Storen doesn’t have Jeffress’ stuff, but he’s a very good set-up man who’s already proven he can pitch in the majors. My initial concern with Espinosa was that he didn’t have the defensive chops to play shortstop, and the Royals already have a ton of second basemen. But researching the issue a little has convinced me that Espinosa, while he’ll likely play second base for the Nationals because they also have Ian Desmond, has the tools to be a solid-average defender at shortstop – and could hit 20-25 homers in the majors.
And that leaves Norris, who might be the best prospect of the four. Norris, who’s a native of Goddard, Kansas, suffered through an injury-plagued 2010 season, with a wrist problem that didn’t really allow him to hit for power until the Arizona Fall League, where he mashed. Even so, he hit .235/.419/.419 as a 21-year-old in high-A ball. And despite getting mixed reviews about his defense behind the plate, he threw out 51% of baserunners who attempted to steal.

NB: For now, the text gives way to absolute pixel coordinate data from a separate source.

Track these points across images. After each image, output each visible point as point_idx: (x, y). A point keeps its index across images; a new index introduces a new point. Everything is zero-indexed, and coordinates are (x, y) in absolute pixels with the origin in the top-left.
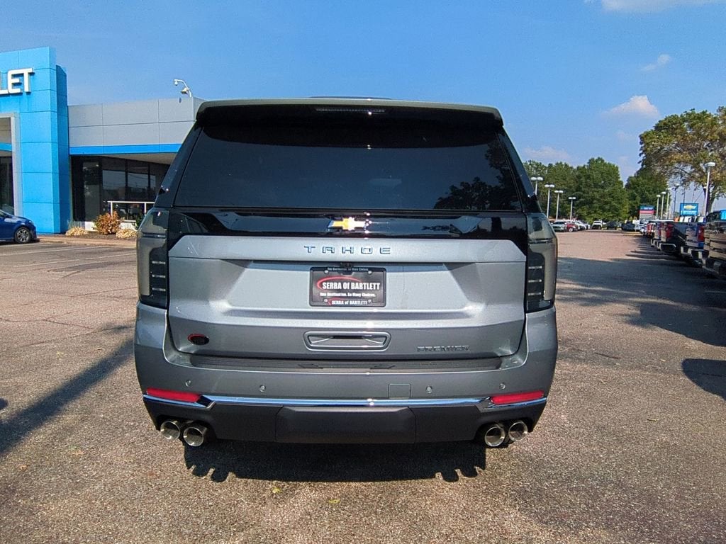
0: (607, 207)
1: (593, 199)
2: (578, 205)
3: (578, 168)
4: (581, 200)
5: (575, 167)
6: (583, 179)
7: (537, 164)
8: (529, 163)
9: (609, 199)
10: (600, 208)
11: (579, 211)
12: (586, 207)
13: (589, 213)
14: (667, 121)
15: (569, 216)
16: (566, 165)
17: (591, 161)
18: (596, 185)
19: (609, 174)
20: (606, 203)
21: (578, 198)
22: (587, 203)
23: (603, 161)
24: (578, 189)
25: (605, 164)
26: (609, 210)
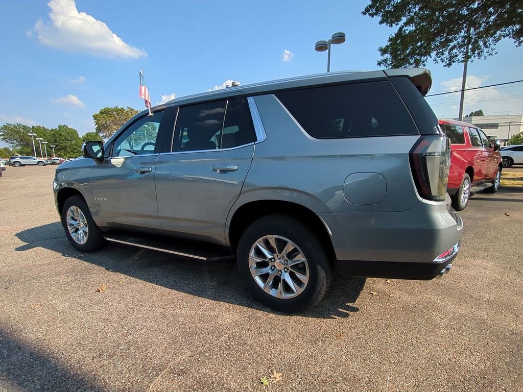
0: (75, 151)
1: (66, 146)
2: (57, 150)
3: (52, 129)
4: (59, 147)
5: (50, 129)
6: (57, 136)
7: (23, 126)
8: (16, 125)
9: (75, 147)
10: (72, 151)
11: (59, 153)
12: (63, 151)
13: (65, 154)
14: (105, 110)
15: (53, 155)
16: (43, 127)
17: (60, 126)
18: (66, 139)
19: (72, 133)
20: (75, 149)
21: (57, 146)
22: (63, 149)
23: (67, 127)
24: (55, 141)
25: (69, 129)
26: (77, 152)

It’s not a consensus that he can remain behind the plate, but the consensus is a lot stronger that he can that it is for Wil Myers, or for Jesus Montero for that matter. If he can, Norris could be this generation’s version of Mickey Tettleton. He’ll probably be a .270 hitter at best, but he could hit 25 homers and walk 80 or 90 times a year. That’s a player.
So yeah, that probably beats the Brewers offer. Espinosa counters Escobar’s superior glove with a better bat, Zimmermann is better than Odorizzi, and Norris – while farther from the majors – is better than Cain. Storen has less upside than Jeffress, but also less risk. That would have been a better trade, maybe substantially better.

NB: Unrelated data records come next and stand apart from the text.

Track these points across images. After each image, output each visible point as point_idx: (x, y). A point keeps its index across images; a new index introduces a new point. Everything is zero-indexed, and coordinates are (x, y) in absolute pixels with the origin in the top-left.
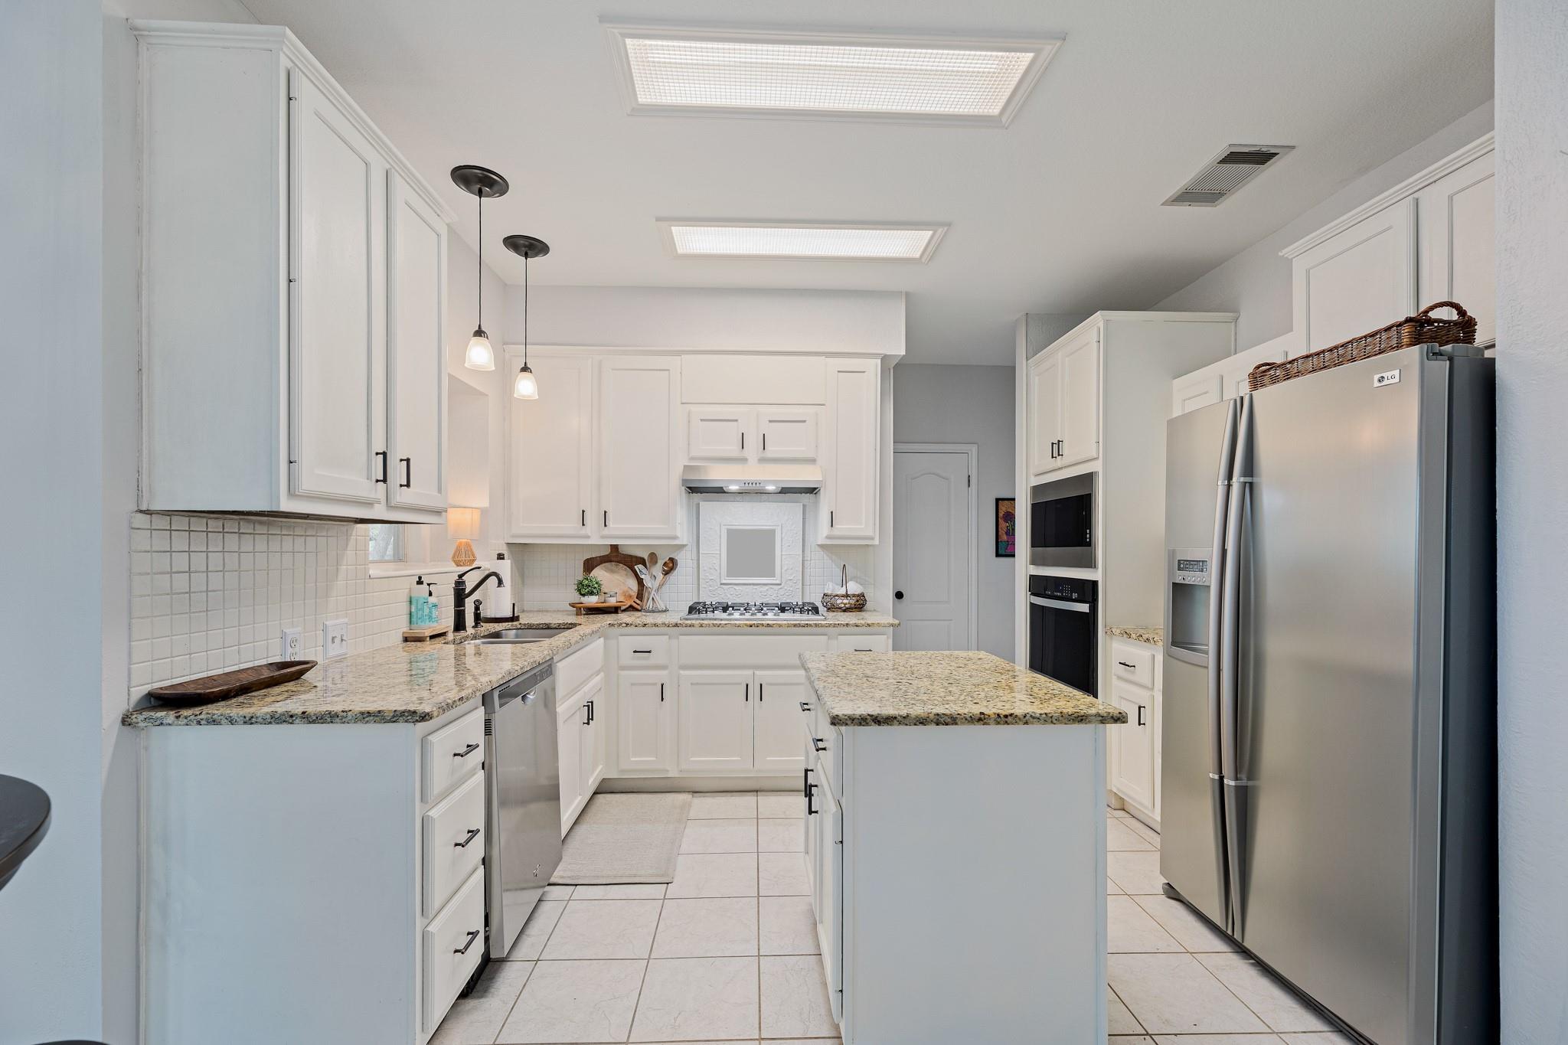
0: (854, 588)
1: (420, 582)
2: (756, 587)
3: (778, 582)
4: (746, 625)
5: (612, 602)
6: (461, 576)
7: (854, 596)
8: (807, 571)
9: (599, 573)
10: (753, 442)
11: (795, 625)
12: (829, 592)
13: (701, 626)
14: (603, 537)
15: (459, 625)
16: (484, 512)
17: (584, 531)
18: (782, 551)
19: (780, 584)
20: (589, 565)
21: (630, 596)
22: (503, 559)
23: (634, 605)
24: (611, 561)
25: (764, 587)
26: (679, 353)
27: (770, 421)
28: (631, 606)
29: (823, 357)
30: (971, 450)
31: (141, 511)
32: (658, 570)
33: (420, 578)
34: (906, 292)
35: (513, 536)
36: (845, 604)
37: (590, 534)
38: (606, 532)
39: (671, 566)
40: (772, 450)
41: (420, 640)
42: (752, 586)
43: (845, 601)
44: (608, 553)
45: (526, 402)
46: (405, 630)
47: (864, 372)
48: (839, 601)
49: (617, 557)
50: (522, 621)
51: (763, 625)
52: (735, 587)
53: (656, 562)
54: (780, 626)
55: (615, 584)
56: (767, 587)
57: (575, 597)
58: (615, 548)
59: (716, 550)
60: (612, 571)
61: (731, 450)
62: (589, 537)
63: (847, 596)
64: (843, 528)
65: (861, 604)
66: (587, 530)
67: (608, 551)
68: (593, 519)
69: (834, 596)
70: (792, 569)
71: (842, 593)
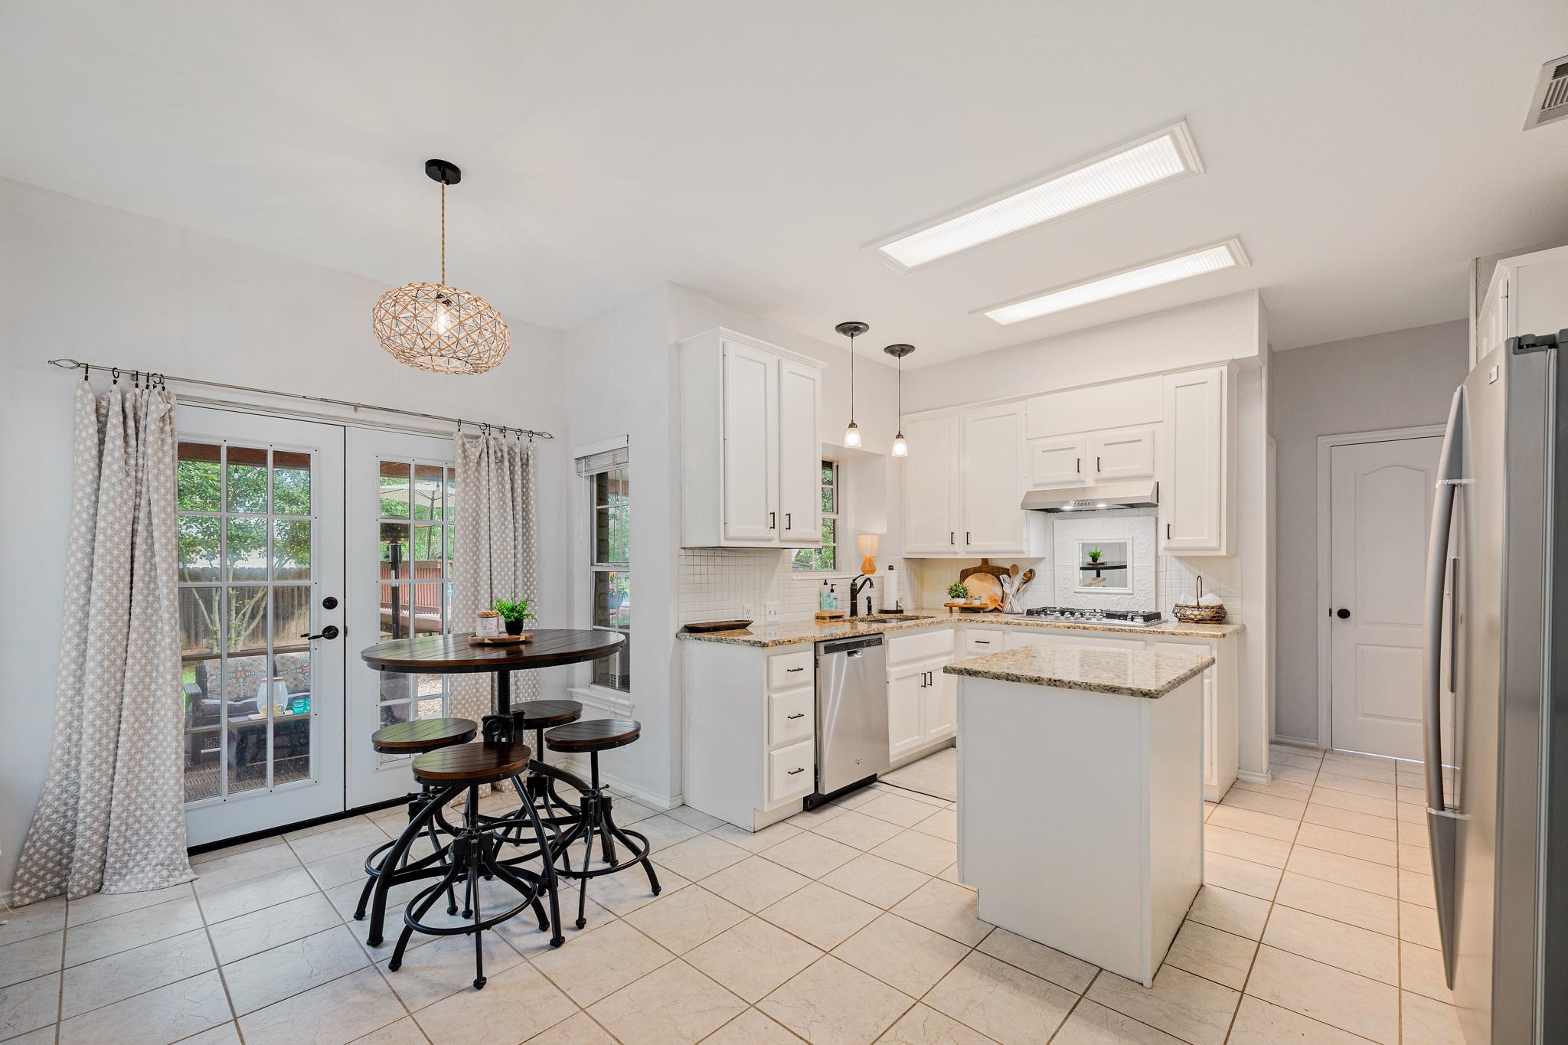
0: (1210, 599)
1: (826, 583)
2: (1108, 596)
3: (1130, 592)
5: (976, 603)
6: (854, 580)
7: (1207, 607)
8: (1162, 583)
9: (971, 583)
10: (1089, 465)
11: (1109, 630)
12: (1180, 603)
13: (1027, 625)
14: (967, 553)
15: (854, 611)
16: (881, 537)
17: (953, 548)
18: (1133, 563)
19: (1132, 594)
20: (965, 574)
21: (996, 600)
22: (892, 569)
23: (999, 607)
24: (982, 572)
25: (1116, 596)
26: (1024, 398)
27: (1104, 445)
28: (996, 608)
29: (1161, 376)
31: (683, 548)
32: (1018, 580)
33: (825, 580)
34: (1258, 290)
35: (908, 553)
36: (1196, 616)
37: (957, 551)
38: (969, 549)
39: (1030, 576)
40: (1107, 470)
41: (823, 618)
42: (1104, 595)
43: (1195, 613)
44: (979, 566)
45: (901, 459)
46: (818, 612)
47: (1206, 382)
48: (1189, 612)
49: (989, 569)
50: (904, 614)
52: (1089, 596)
53: (1018, 573)
54: (1096, 629)
55: (981, 590)
56: (1119, 597)
57: (948, 599)
58: (985, 561)
59: (1069, 562)
60: (982, 579)
61: (1070, 473)
62: (957, 553)
63: (1198, 607)
64: (1178, 540)
65: (1219, 616)
66: (955, 548)
67: (979, 564)
68: (960, 539)
69: (1187, 607)
70: (1144, 580)
71: (1195, 604)
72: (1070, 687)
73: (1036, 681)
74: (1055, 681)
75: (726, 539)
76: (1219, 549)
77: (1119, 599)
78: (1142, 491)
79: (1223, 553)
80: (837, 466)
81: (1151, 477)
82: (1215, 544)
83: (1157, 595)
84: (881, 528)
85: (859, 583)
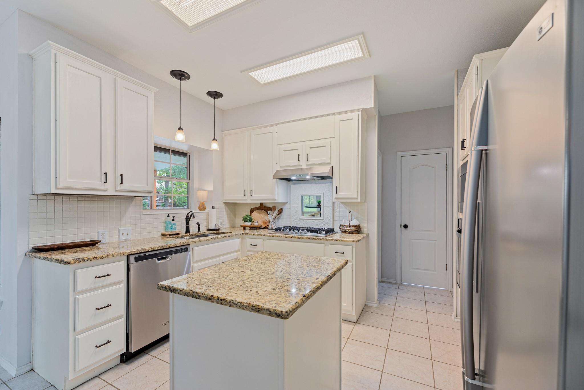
0: (354, 222)
1: (168, 216)
2: (313, 221)
3: (322, 219)
5: (256, 225)
6: (188, 214)
7: (353, 226)
8: (335, 214)
9: (255, 214)
10: (303, 158)
11: (309, 239)
12: (343, 224)
13: (273, 236)
14: (251, 200)
15: (187, 231)
16: (209, 192)
18: (324, 205)
20: (252, 210)
21: (266, 223)
22: (214, 208)
23: (267, 226)
24: (260, 209)
25: (317, 220)
26: (276, 125)
27: (311, 148)
28: (266, 227)
29: (334, 115)
30: (448, 151)
31: (35, 194)
32: (275, 213)
33: (168, 215)
34: (374, 76)
35: (226, 200)
36: (348, 230)
37: (247, 199)
38: (252, 198)
39: (281, 211)
40: (312, 160)
41: (166, 236)
42: (312, 220)
43: (348, 228)
44: (259, 206)
45: (216, 151)
46: (163, 232)
47: (352, 119)
48: (345, 228)
49: (264, 208)
50: (220, 231)
51: (296, 237)
52: (305, 220)
53: (275, 210)
54: (303, 238)
55: (258, 218)
56: (318, 221)
57: (243, 223)
58: (262, 204)
59: (298, 205)
60: (260, 213)
61: (295, 162)
62: (247, 200)
63: (349, 226)
64: (341, 194)
65: (358, 230)
66: (246, 197)
67: (259, 205)
68: (248, 193)
69: (345, 226)
70: (328, 213)
71: (348, 224)
72: (230, 306)
73: (210, 299)
74: (221, 300)
75: (57, 188)
76: (357, 199)
77: (318, 222)
78: (325, 171)
79: (359, 200)
80: (189, 155)
81: (329, 164)
82: (355, 196)
83: (333, 220)
84: (210, 187)
85: (190, 215)
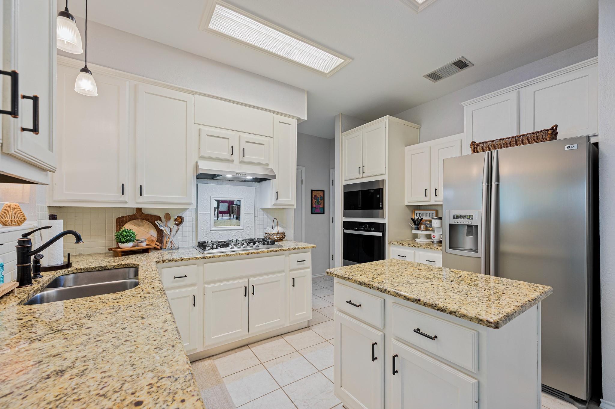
2: (230, 231)
3: (242, 228)
4: (245, 253)
5: (143, 245)
6: (25, 236)
9: (129, 226)
17: (122, 198)
18: (244, 212)
19: (243, 229)
20: (121, 221)
21: (153, 241)
22: (56, 218)
23: (157, 246)
24: (137, 219)
25: (234, 231)
26: (192, 93)
27: (246, 142)
28: (155, 248)
29: (272, 113)
30: (303, 169)
32: (172, 223)
35: (55, 201)
36: (278, 238)
39: (180, 221)
42: (228, 231)
43: (278, 236)
44: (135, 214)
47: (290, 124)
48: (275, 237)
49: (144, 216)
52: (219, 232)
53: (170, 219)
55: (140, 233)
56: (236, 231)
57: (114, 244)
58: (139, 210)
59: (208, 211)
60: (139, 225)
63: (278, 234)
64: (281, 201)
66: (126, 197)
67: (134, 212)
69: (274, 234)
70: (249, 221)
76: (294, 205)
82: (289, 202)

And it doesn’t matter, because Greinke vetoed it. He refused to waive his no-trade clause to Washington; Jon Heyman reported that the Nationals even tried to sweeten the deal by extending him a long-term contract. No dice. Greinke wants to play for a winner, and – not unreasonably, I might add – determined that the Nationals’ shot at winning in the NL East the next few years isn’t much better than the Royals’ chances in the AL Central.